任务:
根据节选内容回答：
(a) 进程描述符task_struct定义在哪个文件中？
(b) mm_struct定义了用户空间的哪几种段？
(c) 在函数copy_mm中，tsk->mm和tsk->active_mm被赋为什么值？

节选:
============

这部分代码为内存管理部分，代码中的注释向我们大致说明了本段代码的功能。

Linux内核通过一个被称为进程描述符的task_struct结构体来管理进程，这个结构体包含了一个进程所需的所有信息。它定义在include/linux/sched.h文件中。每一个进程都会有自己独立的mm_struct，这样每一个进程都会有自己独立的地址空间，这样才能互不干扰。在地址空间中，mmap为地址空间的内存区域（用vm_area_struct结构来表示）链表，表示起来更加方便。mm_struct的结构描述了进程的用户空间的结构，定义了用户空间的段分布：数据段，代码段，堆栈段。其中pgd_t是该进程用户空间地址映射到物理地址时使用vm_area_struct是进程用户空间已映射到物理空间的虚拟地址区间，定义在/include/linux/mm.h。mmap是该空间区块组成的链表。vm_flag是描述对虚拟区间的操作的标志。

static int copy_mm(unsigned long clone_flags, struct task_struct * tsk)
{
    struct mm_struct * mm, *oldmm;
    int retval;
 
    tsk->min_flt = tsk->maj_flt = 0;
    tsk->cmin_flt = tsk->cmaj_flt = 0;
    tsk->nswap = tsk->cnswap = 0;
 
    tsk->mm = NULL;
    tsk->active_mm = NULL;
 
    /*
     * Are we cloning a kernel thread?
     *
     * We need to steal a active VM for that..
     */
    oldmm = current->mm;
    if (!oldmm)

============

数据集:
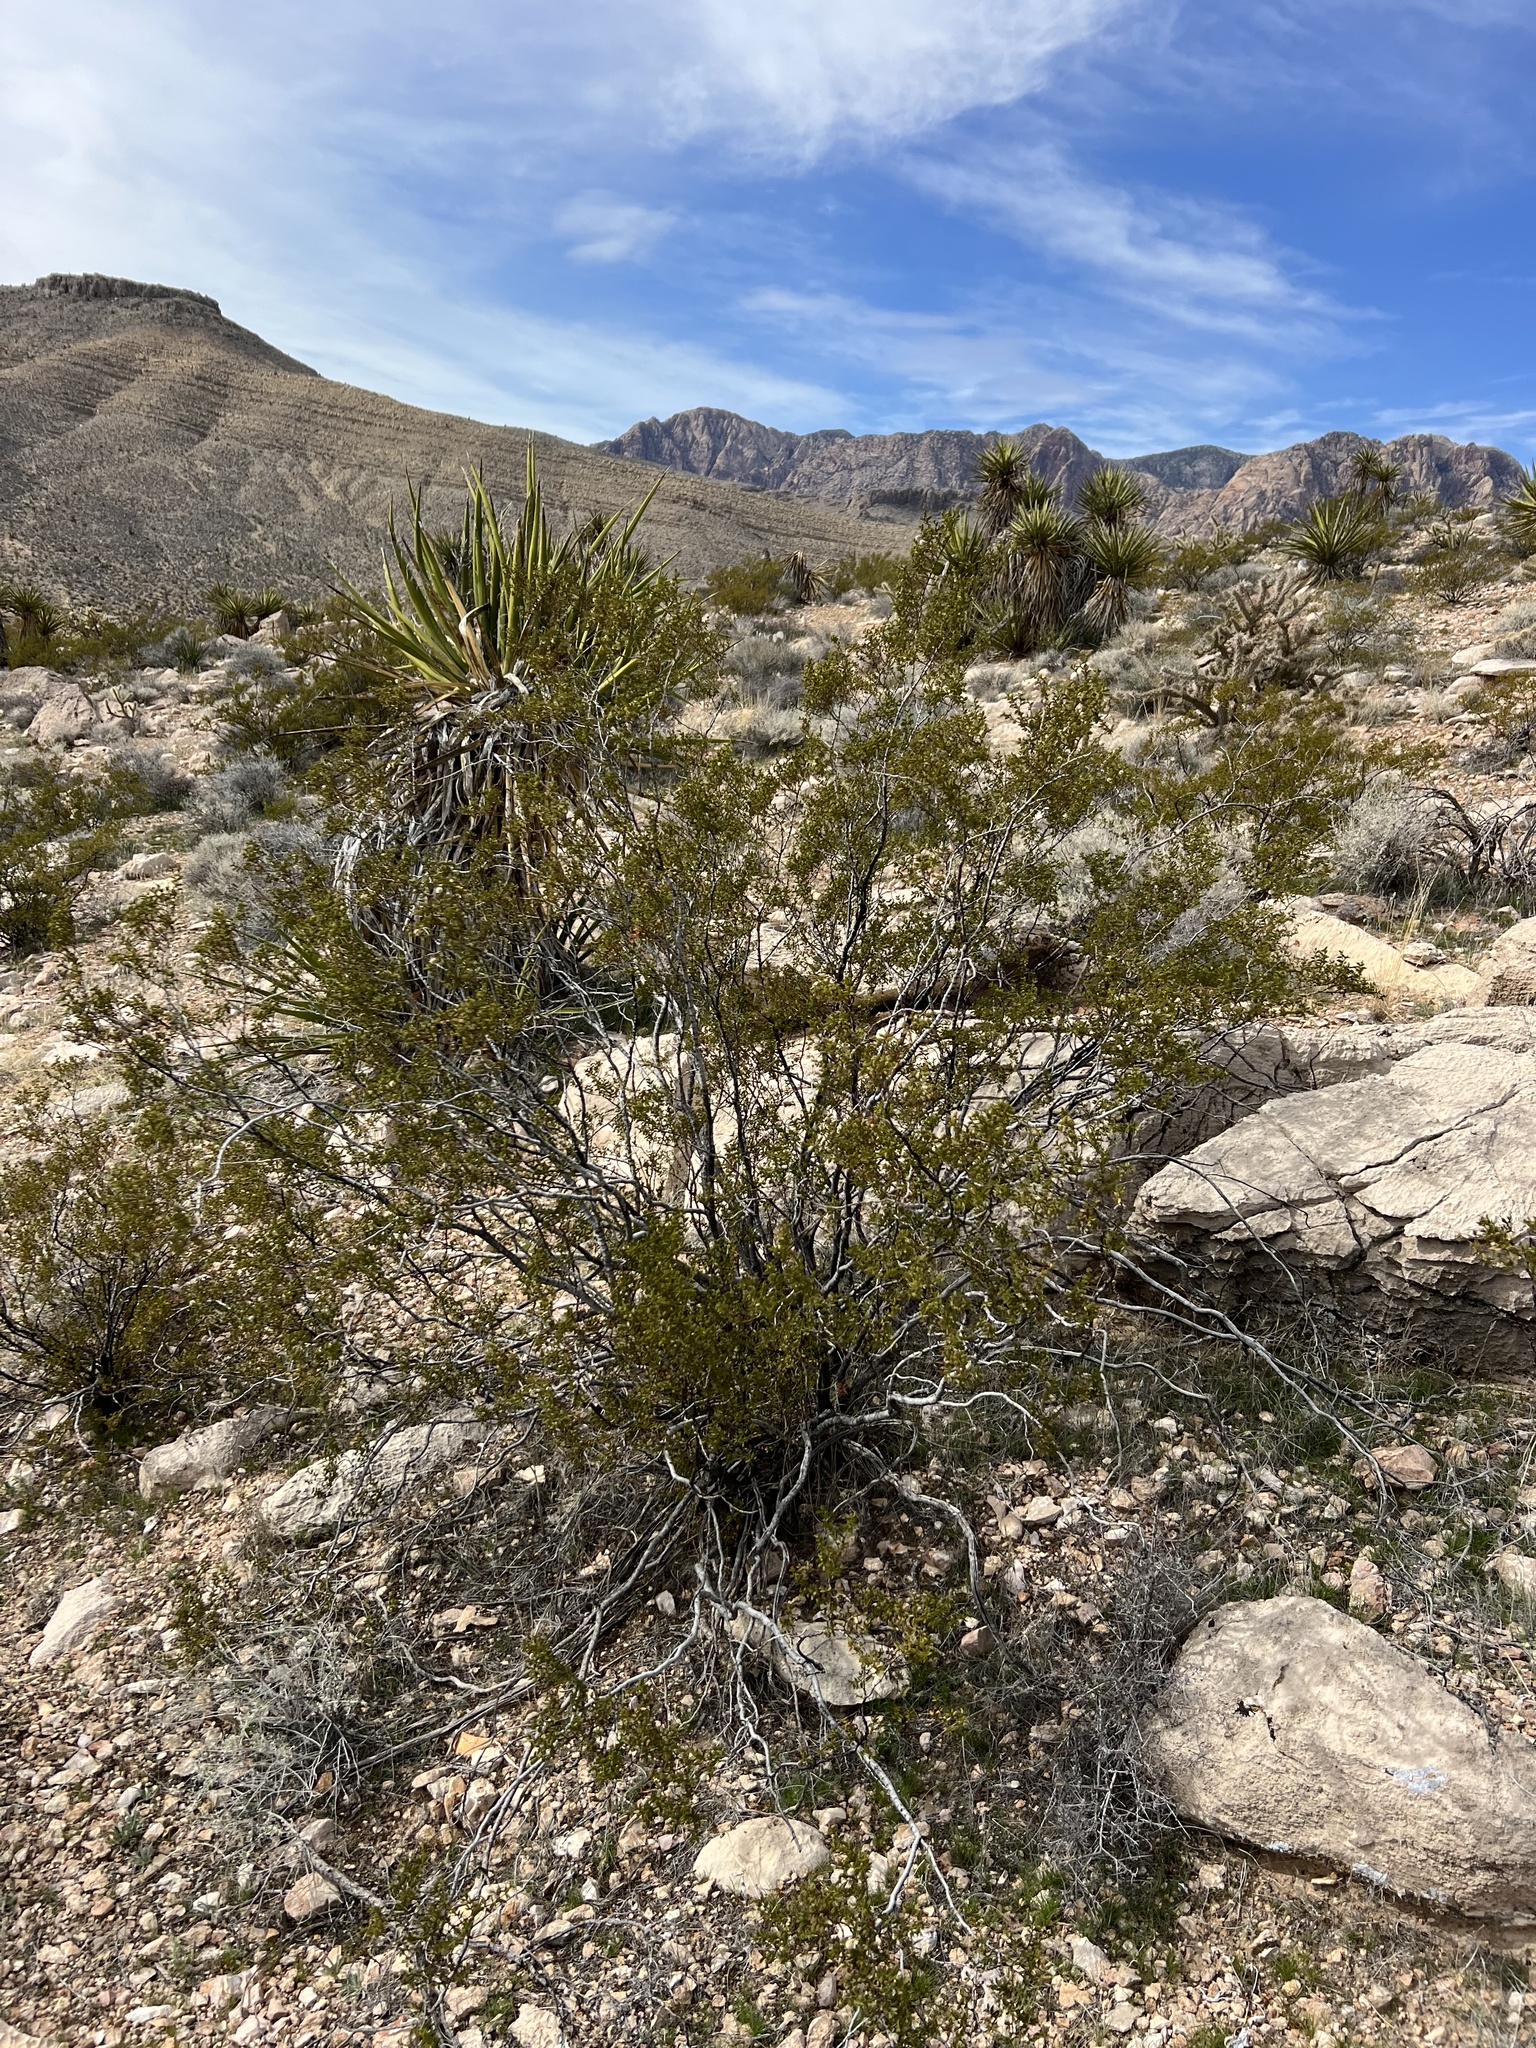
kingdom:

============

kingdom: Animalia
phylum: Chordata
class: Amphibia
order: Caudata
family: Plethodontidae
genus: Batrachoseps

============

练习解答:
(a) include/linux/sched.h文件。
(b) 数据段、代码段、堆栈段。
(c) 都被赋为NULL。